For Rishi Kapoor, entertainment is a vital aspect of cinema. If several films have failed at the box office this year, Kapoor feels it was because they were lacking in entertainment value. “If there is no entertainment, then make it for Doordarshan. You come to cinema to be entertained and not to be preached at. If you want preaching, go to a church and meet the priest there. You can’t make boring cinema,” he says. He also cites instances to prove that India cinegoers are unique in the world and mentions that we are the only ones who pay to cry. He recalls that when his grandfather’s film Nanak Naam Jahaj had released, people would take their slippers off before entering the cinema hall. He also recalls the time when Bobby buses used to ferry people to Ghaziabad and Gurugram from Delhi when the film had not released in the two cities.
Kapoor is happy that even at age 65, he is getting roles and has the liberty to choose his work. He considers Amitabh Bachchan as the man who changed things for such senior actors. “For 26 years, I have only struggled to keep my head above water.
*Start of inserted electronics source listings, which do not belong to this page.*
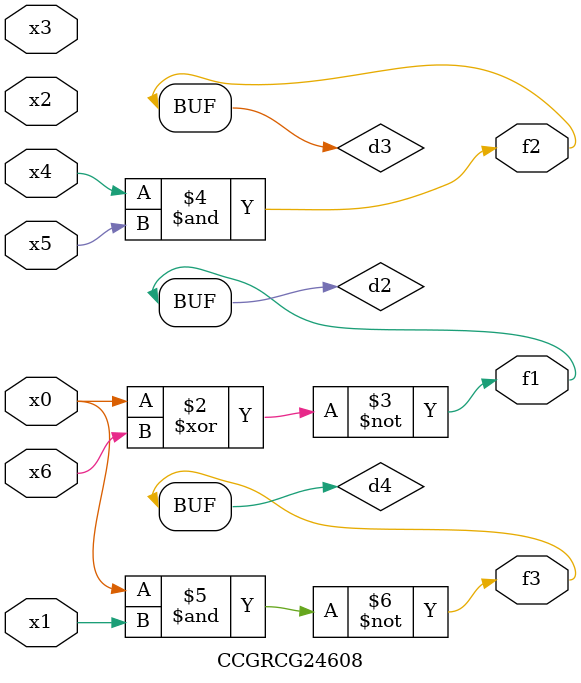
<source format=v>
module CCGRCG24608(
	input x0, x1, x2, x3, x4, x5, x6,
	output f1, f2, f3
);

	wire d1, d2, d3, d4;

	nor (d1, x0);
	xnor (d2, x0, x6);
	and (d3, x4, x5);
	nand (d4, x0, x1);
	assign f1 = d2;
	assign f2 = d3;
	assign f3 = d4;
endmodule

</source>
When you talk of cyclones you say Harvey and Irma but for me cyclones were Amitabh Bachchan, Dharmendra, Vinod Khanna. In that era no one wanted to see musical films unless they were extraordinary. The whole cinema had changed, so for me it was a struggle for the next 26 years. Whenever a newcomer came, I was told to pack up. Be it Kumar Gaurav, Kamal Haasan, Sanjay Dutt, Rajiv Kapoor, Bobby Deol — I was told that I am finished. I had to fight all these newcomers for my stardom,” reveals Rishi.
Needless to say, Rishi Kapoor is making the most of Bollywood’s changing trends. His next film will showcase him in the role of a 75-year-old son of 101-year-old Amitabh Bachchan, in 102 Not Out. Rishi Kapoor might dub his initial 26 years as a struggle to remain afloat in the business but his second innings look set to be a cakewalk.